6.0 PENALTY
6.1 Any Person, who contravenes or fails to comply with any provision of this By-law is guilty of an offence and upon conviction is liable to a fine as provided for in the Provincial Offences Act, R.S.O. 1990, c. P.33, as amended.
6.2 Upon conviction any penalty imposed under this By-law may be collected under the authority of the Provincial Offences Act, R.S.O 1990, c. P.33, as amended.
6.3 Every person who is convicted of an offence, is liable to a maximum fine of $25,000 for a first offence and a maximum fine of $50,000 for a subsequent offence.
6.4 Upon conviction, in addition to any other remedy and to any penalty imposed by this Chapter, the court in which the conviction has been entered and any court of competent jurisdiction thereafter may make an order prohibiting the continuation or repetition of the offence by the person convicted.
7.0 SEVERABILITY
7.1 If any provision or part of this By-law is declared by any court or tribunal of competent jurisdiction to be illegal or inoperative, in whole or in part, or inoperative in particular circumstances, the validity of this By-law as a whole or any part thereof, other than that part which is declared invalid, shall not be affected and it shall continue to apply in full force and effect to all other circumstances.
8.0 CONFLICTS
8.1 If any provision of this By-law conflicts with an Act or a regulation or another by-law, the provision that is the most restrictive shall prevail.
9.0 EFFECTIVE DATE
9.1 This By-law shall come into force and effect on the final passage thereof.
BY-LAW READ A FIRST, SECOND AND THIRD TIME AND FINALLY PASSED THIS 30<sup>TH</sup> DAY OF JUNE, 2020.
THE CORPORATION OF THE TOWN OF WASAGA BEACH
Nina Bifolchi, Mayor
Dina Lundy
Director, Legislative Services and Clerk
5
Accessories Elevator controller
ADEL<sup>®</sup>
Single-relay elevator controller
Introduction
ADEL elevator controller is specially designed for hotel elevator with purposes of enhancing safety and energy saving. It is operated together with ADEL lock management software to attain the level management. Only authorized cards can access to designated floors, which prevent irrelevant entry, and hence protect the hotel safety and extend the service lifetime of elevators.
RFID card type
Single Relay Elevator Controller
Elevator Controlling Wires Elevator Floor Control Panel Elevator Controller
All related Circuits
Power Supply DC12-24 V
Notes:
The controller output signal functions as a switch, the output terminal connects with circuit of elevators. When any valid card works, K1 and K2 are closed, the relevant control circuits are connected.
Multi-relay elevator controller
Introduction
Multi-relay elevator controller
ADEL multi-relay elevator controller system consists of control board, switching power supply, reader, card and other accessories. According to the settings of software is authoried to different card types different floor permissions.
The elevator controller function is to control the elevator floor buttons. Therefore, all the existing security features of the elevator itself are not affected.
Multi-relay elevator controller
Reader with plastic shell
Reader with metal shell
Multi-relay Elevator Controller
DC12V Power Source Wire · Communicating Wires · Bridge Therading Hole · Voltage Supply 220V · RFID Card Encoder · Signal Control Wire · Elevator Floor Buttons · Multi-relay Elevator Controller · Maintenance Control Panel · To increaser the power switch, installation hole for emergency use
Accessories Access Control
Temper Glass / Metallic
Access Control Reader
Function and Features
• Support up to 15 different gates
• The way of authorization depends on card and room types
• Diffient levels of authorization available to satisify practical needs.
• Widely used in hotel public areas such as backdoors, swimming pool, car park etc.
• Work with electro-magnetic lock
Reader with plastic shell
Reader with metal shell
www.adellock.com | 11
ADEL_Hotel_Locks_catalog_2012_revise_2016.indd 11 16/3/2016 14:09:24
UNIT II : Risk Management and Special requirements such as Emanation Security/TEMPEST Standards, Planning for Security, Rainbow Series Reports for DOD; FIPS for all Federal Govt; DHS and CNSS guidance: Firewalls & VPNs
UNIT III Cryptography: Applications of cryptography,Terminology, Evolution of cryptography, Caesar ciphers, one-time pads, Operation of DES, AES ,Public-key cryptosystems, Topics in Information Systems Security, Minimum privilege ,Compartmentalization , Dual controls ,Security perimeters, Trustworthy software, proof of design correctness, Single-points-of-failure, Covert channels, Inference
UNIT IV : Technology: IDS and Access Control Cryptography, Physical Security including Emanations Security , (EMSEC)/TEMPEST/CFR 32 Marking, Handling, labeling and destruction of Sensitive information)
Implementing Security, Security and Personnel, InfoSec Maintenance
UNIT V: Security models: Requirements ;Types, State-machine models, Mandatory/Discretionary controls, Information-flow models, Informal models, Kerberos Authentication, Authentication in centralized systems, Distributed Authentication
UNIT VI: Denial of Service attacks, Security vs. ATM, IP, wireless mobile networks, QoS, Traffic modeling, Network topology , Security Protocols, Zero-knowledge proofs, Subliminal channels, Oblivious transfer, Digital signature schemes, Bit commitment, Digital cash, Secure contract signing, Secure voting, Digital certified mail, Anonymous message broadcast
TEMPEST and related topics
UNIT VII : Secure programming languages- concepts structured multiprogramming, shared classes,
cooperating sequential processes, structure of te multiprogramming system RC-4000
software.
◆ ◆ ◆ ◆
** Action item **
Could you write out the full data verbatim?

** The answer **
6.0 PENALTY
6.1 Any Person, who contravenes or fails to comply with any provision of this By-law is guilty of an offence and upon conviction is liable to a fine as provided for in the Provincial Offences Act, R.S.O. 1990, c. P.33, as amended.
6.2 Upon conviction any penalty imposed under this By-law may be collected under the authority of the Provincial Offences Act, R.S.O 1990, c. P.33, as amended.
6.3 Every person who is convicted of an offence, is liable to a maximum fine of $25,000 for a first offence and a maximum fine of $50,000 for a subsequent offence.
6.4 Upon conviction, in addition to any other remedy and to any penalty imposed by this Chapter, the court in which the conviction has been entered and any court of competent jurisdiction thereafter may make an order prohibiting the continuation or repetition of the offence by the person convicted.
7.0 SEVERABILITY
7.1 If any provision or part of this By-law is declared by any court or tribunal of competent jurisdiction to be illegal or inoperative, in whole or in part, or inoperative in particular circumstances, the validity of this By-law as a whole or any part thereof, other than that part which is declared invalid, shall not be affected and it shall continue to apply in full force and effect to all other circumstances.
8.0 CONFLICTS
8.1 If any provision of this By-law conflicts with an Act or a regulation or another by-law, the provision that is the most restrictive shall prevail.
9.0 EFFECTIVE DATE
9.1 This By-law shall come into force and effect on the final passage thereof.
BY-LAW READ A FIRST, SECOND AND THIRD TIME AND FINALLY PASSED THIS 30<sup>TH</sup> DAY OF JUNE, 2020.
THE CORPORATION OF THE TOWN OF WASAGA BEACH
Nina Bifolchi, Mayor
Dina Lundy
Director, Legislative Services and Clerk
5
Accessories Elevator controller
ADEL<sup>®</sup>
Single-relay elevator controller
Introduction
ADEL elevator controller is specially designed for hotel elevator with purposes of enhancing safety and energy saving. It is operated together with ADEL lock management software to attain the level management. Only authorized cards can access to designated floors, which prevent irrelevant entry, and hence protect the hotel safety and extend the service lifetime of elevators.
RFID card type
Single Relay Elevator Controller
Elevator Controlling Wires Elevator Floor Control Panel Elevator Controller
All related Circuits
Power Supply DC12-24 V
Notes:
The controller output signal functions as a switch, the output terminal connects with circuit of elevators. When any valid card works, K1 and K2 are closed, the relevant control circuits are connected.
Multi-relay elevator controller
Introduction
Multi-relay elevator controller
ADEL multi-relay elevator controller system consists of control board, switching power supply, reader, card and other accessories. According to the settings of software is authoried to different card types different floor permissions.
The elevator controller function is to control the elevator floor buttons. Therefore, all the existing security features of the elevator itself are not affected.
Multi-relay elevator controller
Reader with plastic shell
Reader with metal shell
Multi-relay Elevator Controller
DC12V Power Source Wire · Communicating Wires · Bridge Therading Hole · Voltage Supply 220V · RFID Card Encoder · Signal Control Wire · Elevator Floor Buttons · Multi-relay Elevator Controller · Maintenance Control Panel · To increaser the power switch, installation hole for emergency use
Accessories Access Control
Temper Glass / Metallic
Access Control Reader
Function and Features
• Support up to 15 different gates
• The way of authorization depends on card and room types
• Diffient levels of authorization available to satisify practical needs.
• Widely used in hotel public areas such as backdoors, swimming pool, car park etc.
• Work with electro-magnetic lock
Reader with plastic shell
Reader with metal shell
www.adellock.com | 11
ADEL_Hotel_Locks_catalog_2012_revise_2016.indd 11 16/3/2016 14:09:24
UNIT II : Risk Management and Special requirements such as Emanation Security/TEMPEST Standards, Planning for Security, Rainbow Series Reports for DOD; FIPS for all Federal Govt; DHS and CNSS guidance: Firewalls & VPNs
UNIT III Cryptography: Applications of cryptography,Terminology, Evolution of cryptography, Caesar ciphers, one-time pads, Operation of DES, AES ,Public-key cryptosystems, Topics in Information Systems Security, Minimum privilege ,Compartmentalization , Dual controls ,Security perimeters, Trustworthy software, proof of design correctness, Single-points-of-failure, Covert channels, Inference
UNIT IV : Technology: IDS and Access Control Cryptography, Physical Security including Emanations Security , (EMSEC)/TEMPEST/CFR 32 Marking, Handling, labeling and destruction of Sensitive information)
Implementing Security, Security and Personnel, InfoSec Maintenance
UNIT V: Security models: Requirements ;Types, State-machine models, Mandatory/Discretionary controls, Information-flow models, Informal models, Kerberos Authentication, Authentication in centralized systems, Distributed Authentication
UNIT VI: Denial of Service attacks, Security vs. ATM, IP, wireless mobile networks, QoS, Traffic modeling, Network topology , Security Protocols, Zero-knowledge proofs, Subliminal channels, Oblivious transfer, Digital signature schemes, Bit commitment, Digital cash, Secure contract signing, Secure voting, Digital certified mail, Anonymous message broadcast
TEMPEST and related topics
UNIT VII : Secure programming languages- concepts structured multiprogramming, shared classes,
cooperating sequential processes, structure of te multiprogramming system RC-4000
software.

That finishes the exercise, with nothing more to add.